Madre e hija dormidas, suspendidas en un espacio de calma donde el descanso compartido aparece como la superficie visible de los gestos cotidianos que sostienen la vida. Sin embargo, debajo coexiste un territorio de pequeñas escenas. Acciones aparentemente simples, pero que constituyen la trama invisible que sostiene el bienestar, el crecimiento y la construcción de una vida en común.
Entendiendo el descanso como el resultado de esa arquitectura invisible de cuidados. El sueño no aparece como un momento aislado, sino como la manifestación de una seguridad construida día a día.

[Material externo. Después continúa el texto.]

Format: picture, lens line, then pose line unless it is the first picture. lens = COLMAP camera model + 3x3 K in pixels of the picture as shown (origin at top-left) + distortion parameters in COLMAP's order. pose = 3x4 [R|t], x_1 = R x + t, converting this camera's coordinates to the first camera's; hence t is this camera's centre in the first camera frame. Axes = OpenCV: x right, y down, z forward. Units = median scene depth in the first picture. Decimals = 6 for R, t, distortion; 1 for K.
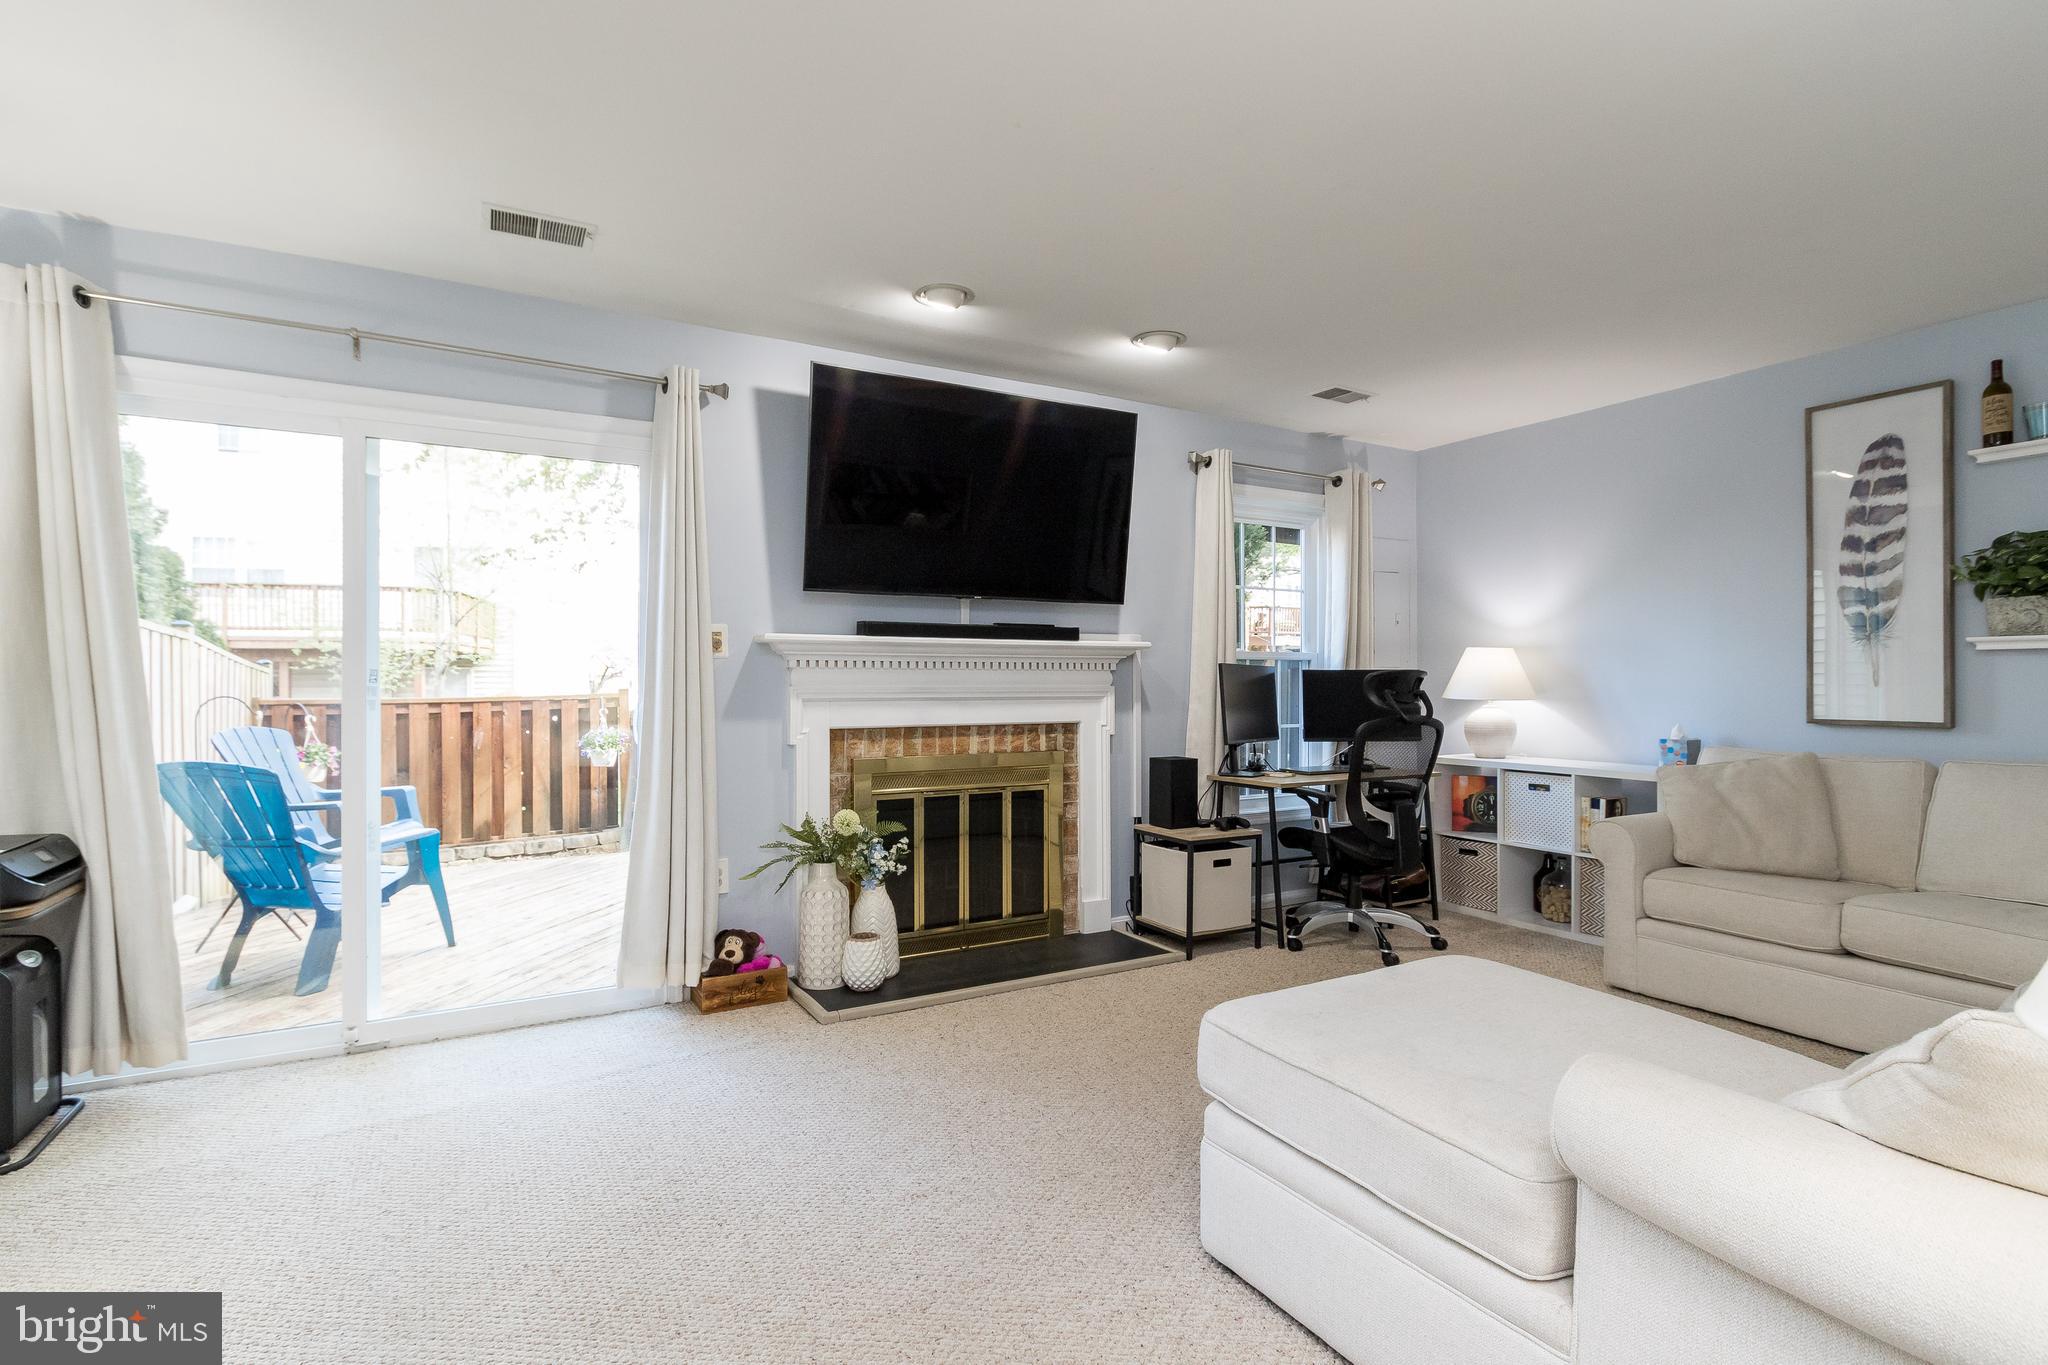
lens RADIAL K [[979.3, 0, 1011.7], [0, 979.3, 683.0], [0, 0, 1]] dist [0.000478, -0.002552]
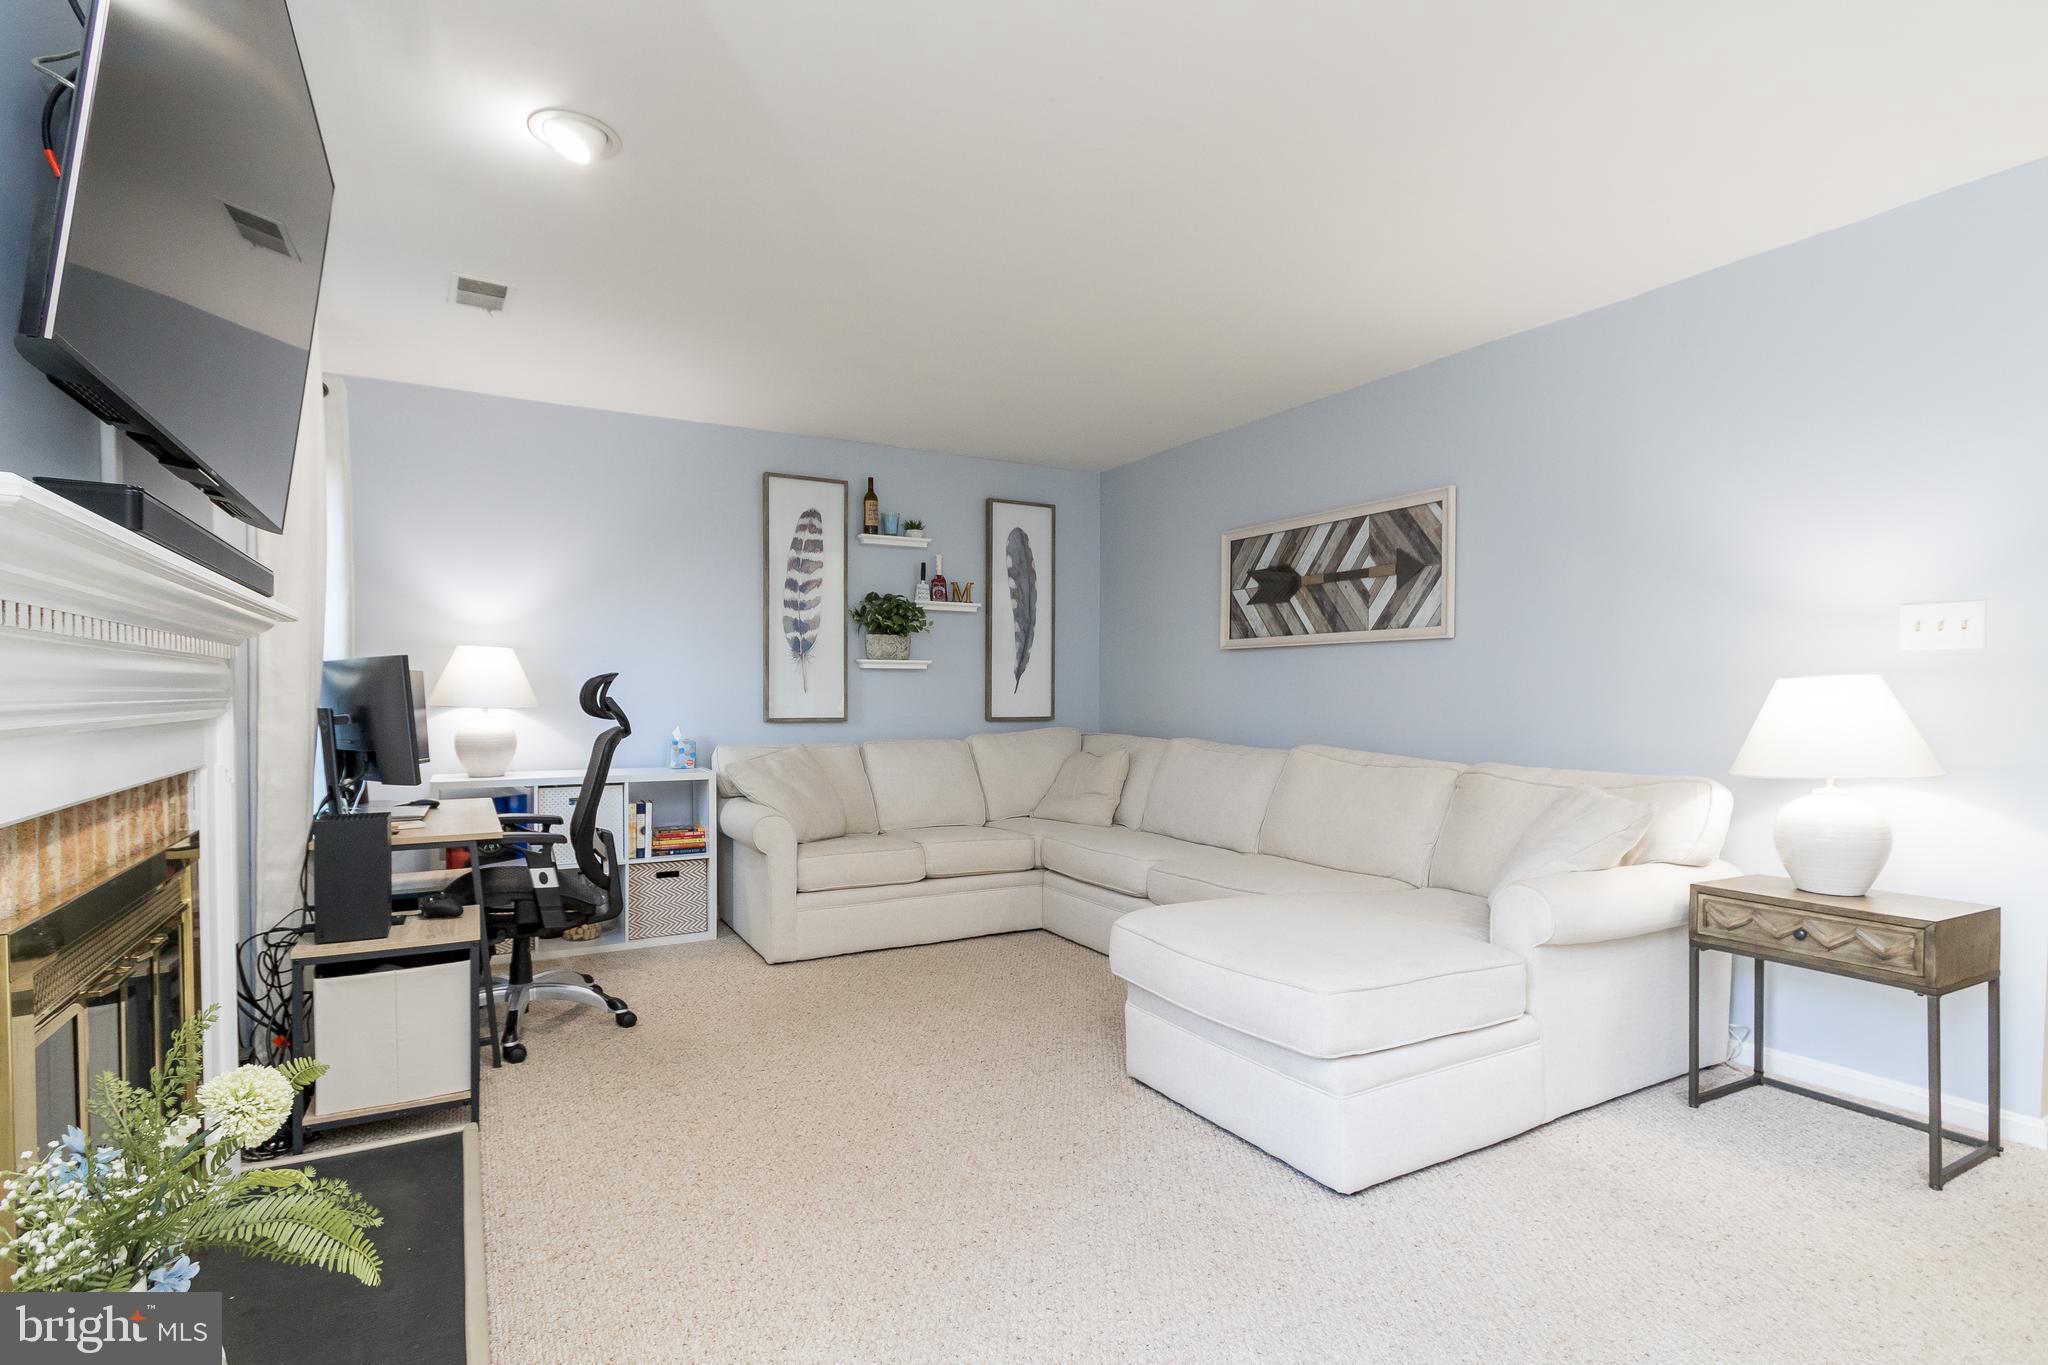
lens RADIAL K [[979.3, 0, 1009.0], [0, 979.3, 700.6], [0, 0, 1]] dist [0.000478, -0.002552]
pose [[0.002658, -0.005995, 0.999978, -0.470206], [-0.001842, 0.999980, 0.005999, 0.005880], [-0.999995, -0.001858, 0.002647, 0.713036]]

Las siluetas que habitan la parte inferior de la obra remiten visualmente a las pinturas rupestres, apareciendo como petroglifos íntimos, una arqueología personal del cuidado. Al igual que los primeros registros creados por la humanidad, no buscan registrar grandes momentos sino aquello que merece ser recordado porque garantiza la continuidad de la vida.
La referencia a las pinturas rupestres también sitúa a la maternidad en una dimensión temporal más amplia. Las acciones representadas son contemporáneas y personales, pero al mismo tiempo pertenecen a una constelación de gestos que antecede a quienes los realizan. Cuidar, alimentar, jugar, enseñar, acompañar y proteger son prácticas tan antiguas como la propia humanidad. Cada generación las recibe y las transforma, transmitiendo a través de ellas formas de habitar el mundo.
Cada actividad representada constituye un pilar de aprendizaje vital: el juego como exploración y creatividad; el movimiento como descubrimiento de la autonomía y la autoconfianza; sostener como construcción del apego, observar la naturaleza para practicar la fe.
La obra propone así una reflexión sobre el sostén: aquello que no se ve, pero que hace posible todo lo demás. Un registro íntimo de la maternidad que, al igual que las primeras imágenes humanas, busca preservar la memoria de los gestos que nos forman, nos anteceden y nos constituyen cada día.